Whitby has calculated that the £7-10bn east–west rail link will result in a cost per seat of around £30,000. He says that this money should be spent on housing projects in the centre of London instead, and could make sites that are currently unviable more attractive to developers. Investing in a high-speed suburban railway, he argues, will encourage the wealthy to commute from the outskirts of London, leaving the centre to be inhabitated by a "sub-class".
Crossrail is still a long way from being realised. The Treasury is reported to be willing to contribute only £2bn of taxpayers’ money to the project leaving around a £8bn shortfall. Livingstone recently gave funding a boost by announcing that future ticket revenue could be used to repay construction costs.
Big businesses in London are also likely to accept a levy on their business rates to help fund Crossrail, but only if it reaches Heathrow. Council tax payers may also be asked to dig deep into their pockets to get things moving, which won't be popular if double-digit council tax inflation continues.

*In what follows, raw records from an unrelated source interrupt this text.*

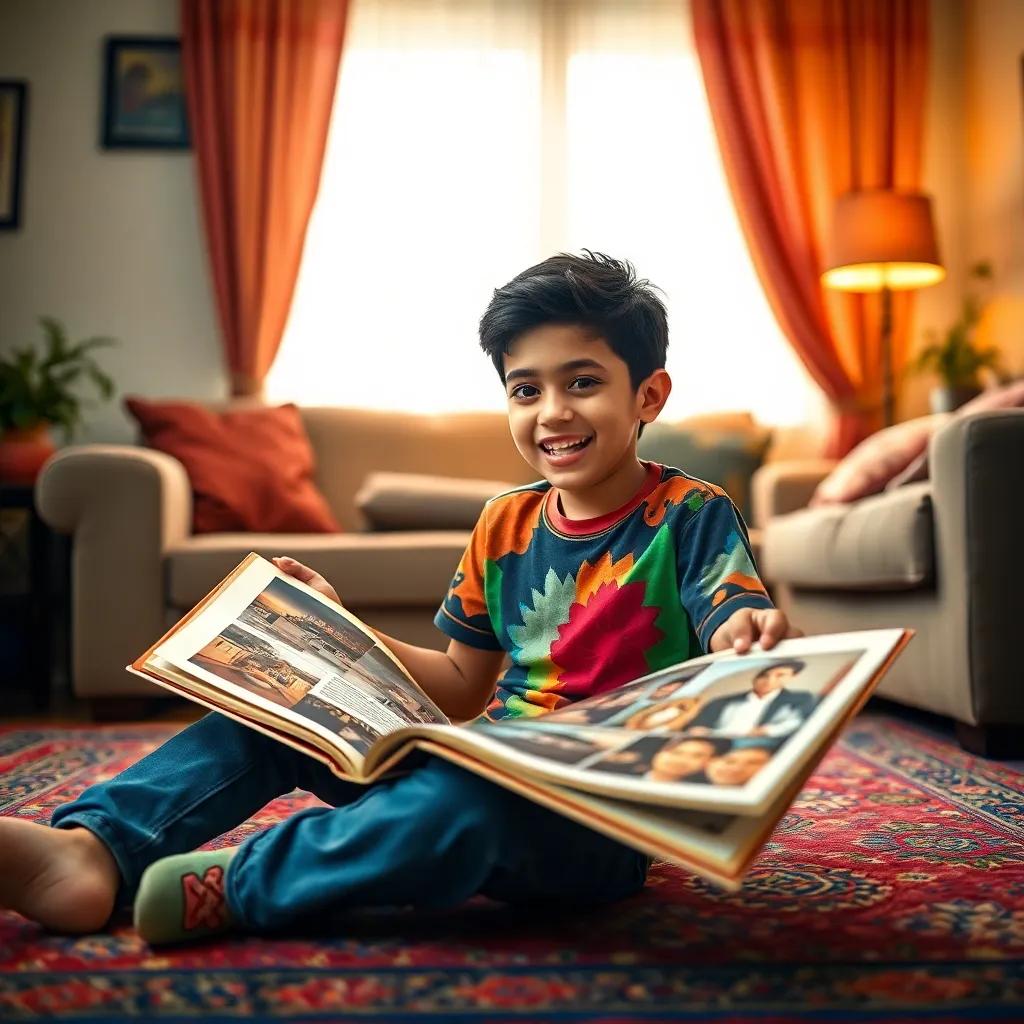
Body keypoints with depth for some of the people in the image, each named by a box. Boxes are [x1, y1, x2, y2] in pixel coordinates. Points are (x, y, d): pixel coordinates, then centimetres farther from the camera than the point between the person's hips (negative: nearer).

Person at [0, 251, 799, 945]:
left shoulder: (690, 516, -4)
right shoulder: (504, 527, 11)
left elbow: (732, 651, -17)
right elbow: (459, 689, 15)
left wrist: (757, 640, -41)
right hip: (492, 768, 6)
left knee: (459, 803, -40)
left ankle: (237, 885, -23)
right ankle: (94, 848, -20)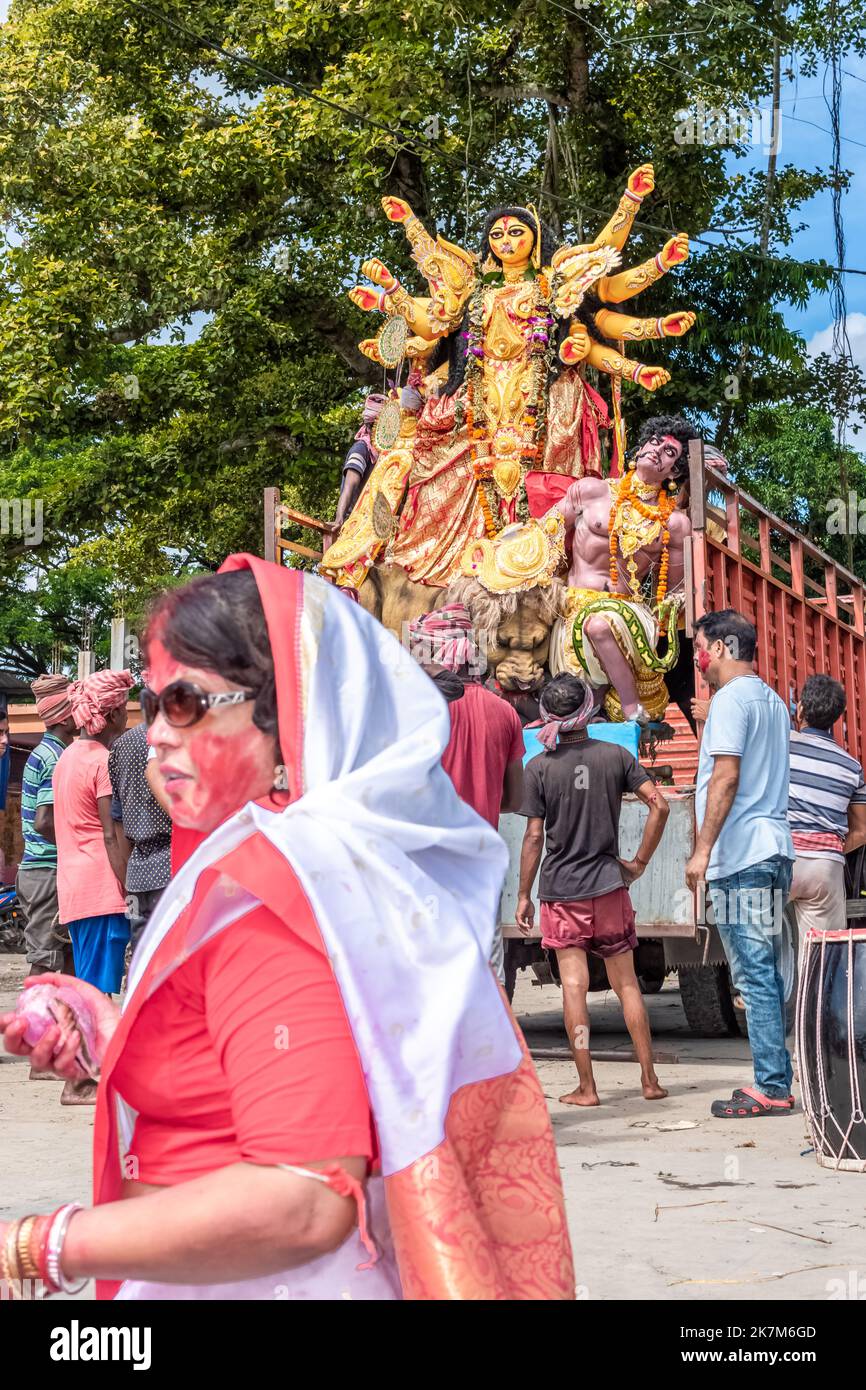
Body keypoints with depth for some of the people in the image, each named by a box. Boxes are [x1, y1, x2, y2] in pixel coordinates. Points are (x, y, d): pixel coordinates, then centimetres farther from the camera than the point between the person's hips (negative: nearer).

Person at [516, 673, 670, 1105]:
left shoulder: (539, 767, -5)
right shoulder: (616, 756, 1)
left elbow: (534, 837, -6)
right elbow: (659, 805, -6)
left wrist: (524, 895, 1)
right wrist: (640, 862, 3)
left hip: (560, 891, -2)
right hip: (609, 885, 2)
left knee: (574, 987, -1)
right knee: (626, 984, 10)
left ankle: (586, 1087, 0)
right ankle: (649, 1080, 11)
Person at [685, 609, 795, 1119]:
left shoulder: (731, 698, -9)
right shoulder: (773, 700, 19)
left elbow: (726, 777, -18)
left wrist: (703, 849, -18)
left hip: (741, 853, -9)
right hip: (774, 848, 9)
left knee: (754, 976, -7)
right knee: (770, 972, 12)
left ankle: (771, 1087, -6)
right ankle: (780, 1078, 14)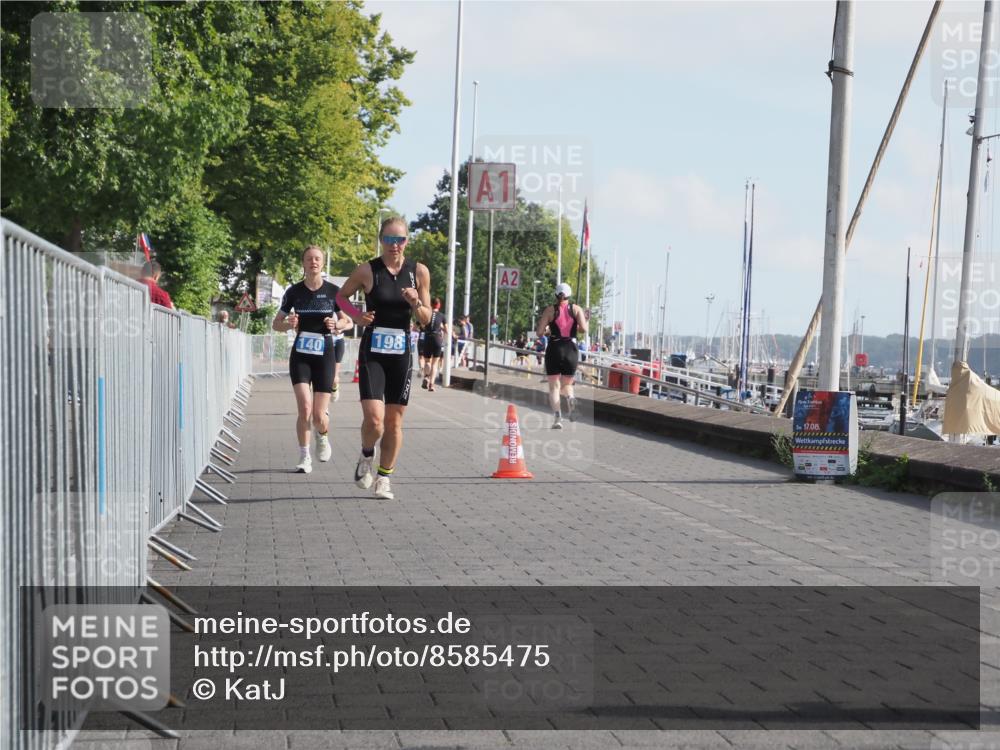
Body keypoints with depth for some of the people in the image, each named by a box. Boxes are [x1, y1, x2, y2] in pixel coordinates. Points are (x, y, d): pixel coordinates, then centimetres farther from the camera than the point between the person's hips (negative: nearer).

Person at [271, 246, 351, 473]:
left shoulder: (333, 291, -2)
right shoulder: (294, 291, 1)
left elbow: (348, 322, 8)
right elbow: (276, 323, 8)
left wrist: (336, 324, -14)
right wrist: (288, 324, -14)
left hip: (325, 355, 0)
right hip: (300, 355, 0)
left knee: (319, 416, -4)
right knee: (305, 408, -16)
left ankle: (322, 436, 33)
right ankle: (304, 458, 1)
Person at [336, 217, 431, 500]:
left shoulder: (419, 272, 1)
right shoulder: (367, 271, -4)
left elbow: (426, 319, 6)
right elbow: (341, 296, 11)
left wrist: (416, 304, -15)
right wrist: (356, 315, -7)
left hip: (401, 352, 2)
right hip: (372, 351, -2)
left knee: (394, 421, 7)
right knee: (374, 420, -14)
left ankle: (384, 477, 21)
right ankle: (366, 456, 17)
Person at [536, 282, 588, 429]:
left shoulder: (550, 310, 2)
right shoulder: (576, 309, 4)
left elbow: (539, 333, -3)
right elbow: (584, 329, -9)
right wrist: (575, 328, 13)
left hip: (554, 348, -1)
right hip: (571, 349, 1)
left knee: (554, 386, 6)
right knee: (567, 384, 17)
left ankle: (557, 417, -13)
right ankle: (570, 397, -18)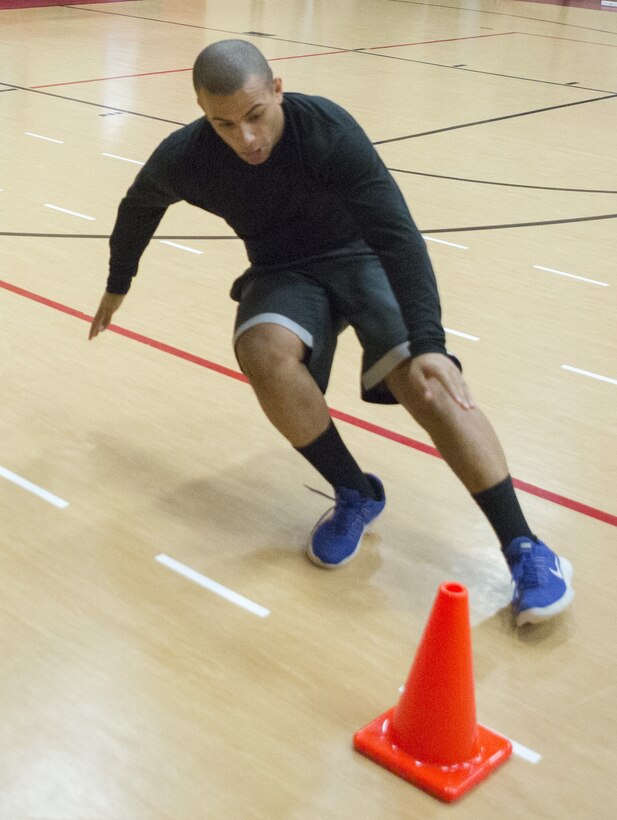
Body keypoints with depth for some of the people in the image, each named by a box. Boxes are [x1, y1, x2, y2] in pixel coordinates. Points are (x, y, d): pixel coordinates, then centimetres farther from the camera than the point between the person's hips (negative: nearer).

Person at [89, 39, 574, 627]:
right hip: (281, 273, 2)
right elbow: (139, 208, 8)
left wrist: (428, 343, -38)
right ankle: (355, 496, -12)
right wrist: (117, 285, 23)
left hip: (361, 257, -2)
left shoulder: (328, 130, -26)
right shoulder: (184, 159, -16)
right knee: (263, 350, -33)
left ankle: (523, 546, -22)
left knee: (427, 381, -27)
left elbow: (397, 234, -29)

Although the government backs the scheme in principle, it says it won't be in place for the proposed 2012 Olympics in London's East End. The Crossrail route ends in Stratford, the site of the would-be Olympic stadium. Arup Transport has been busy drawing up an Olympic transport study for the Strategic Rail Authority. Shutting down less busy tube stations to increase the cut journey times is thought to be one proposal. In another report for London's submission to the IOC, Arup said that a £225m upgrade of Stratford station would be necessary.
One new rail line that should be in place well in time for any Olympics is the Channel Tunnel Rail Link from Stratford to King's Cross. From 2006, it is set to cut journey times from central London to Stratford to seven minutes. For Mark Whitby one suspects that just one high-speed line will be enough.